Darlene Fife, Portraits From Memory: New Orleans in the Sixties,
New Orleans: Mesechabe, The Surregional Press, 2000, illustrated, $12. email@example.com
Copyright © by SuZi, 1/3/03
Small press publishing is more of an endeavor of honor than of financial reward. This is true especially in our current times when large American publishing houses are owned by megacorporations and companies home based outside the country; and whose intent is culture as a whole is one of fiscal profit rather than aesthetic value. So, it is especially noble that the small presses who do chose to continue, to print on paper and run the gauntlets of distribution and marketing, who keep making interesting publications available to those of us who love them; and even more impressive are the presses who publish without the institutional support of some university. Such a press is Mesechabe/The Surregional Press, which has published the old fashioned way since 1988.
The Surregional Press published its magazine, Mesechabe, and an occasional book relevant to its unstated mission of giving recognition to those for whom it is certainly due but not necessarily forthcoming. One such book is Darlene Fife's Portrait From Memory: New Orleans in the Sixties.
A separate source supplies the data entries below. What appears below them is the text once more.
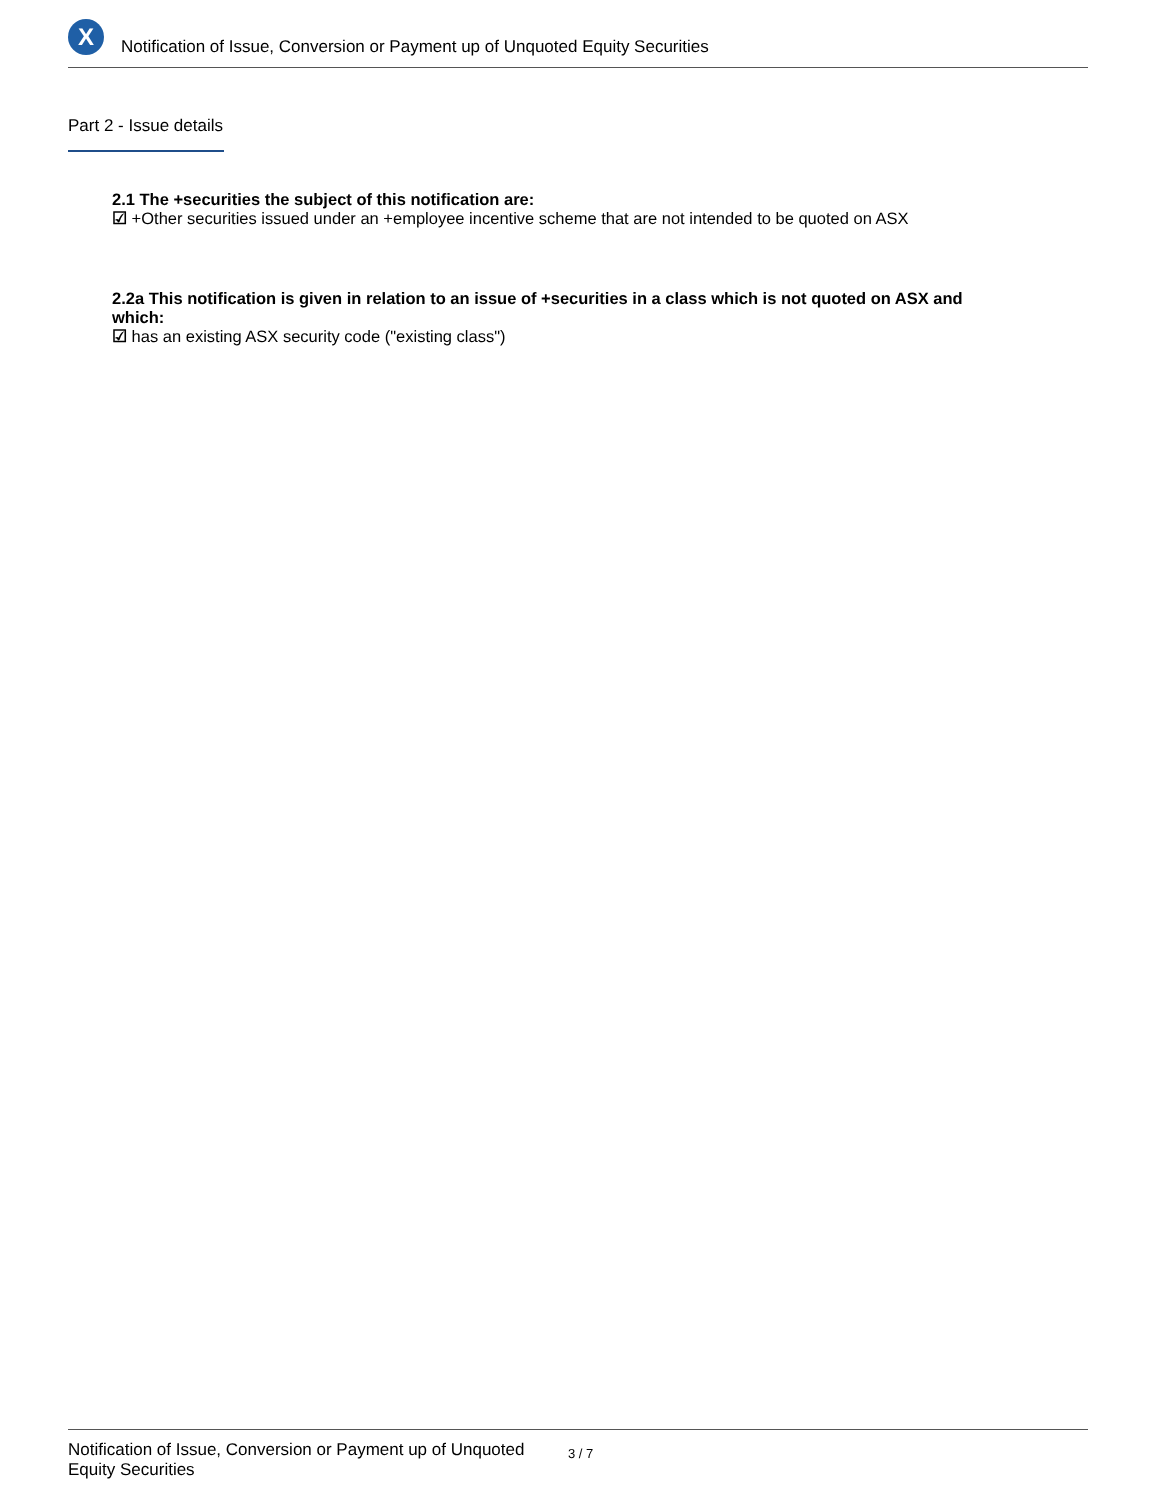X
Notification of Issue, Conversion or Payment up of Unquoted Equity Securities
Part 2 - Issue details
2.1 The +securities the subject of this notification are:
☑ +Other securities issued under an +employee incentive scheme that are not intended to be quoted on ASX
2.2a This notification is given in relation to an issue of +securities in a class which is not quoted on ASX and which:
☑ has an existing ASX security code ("existing class")
Notification of Issue, Conversion or Payment up of Unquoted Equity Securities
3 / 7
Written in an almost sparse, straightforward style, Fife's text is a memoir in which the usual main character of the memoir--the author--is hardly present. Fife's presence in the text is one of witness, of record-keeper of the events of that time. The text itself is organized around four primary chapters whose focus is upon four people: people who made things happen. Each chapter is then subdivided into her eye witnessed accounts of relevant history.
The true main character of Fife's account is the small press publication NOLA Express , which was distributed at street level in the late sixties and early seventies. NOLA Express was, at various times, involved in legal wrangling regarding both their method of distribution and the newspaper's editorial content. NOLA Express published both literature and social criticism -- Fife lists d.a.levy, Alta, Claude Pelieu, William Wantling, as well as the then-unknown writers Lyn Lifshin and Charles Bukowski --alongside a column by Rich Mangelsdorf on the small press and the work of various artists: it was the art which brought NOLA Express itself under indictment.
Although Fife's comments about the mingling of politics and art/literature in a small press publication are brief, they are still currently relevant:
was, so far as I know, the only publication that was a member of both UPS
(Underground Press Syndicate) and COSMEP [ Committee of Small Magazine Editors
and Publishers. Fife was a director] I thought there should be more
interconnection between the underground press and the literary magazines, so I
invited Tom Forcade, who started UPS and later High Times , to speak.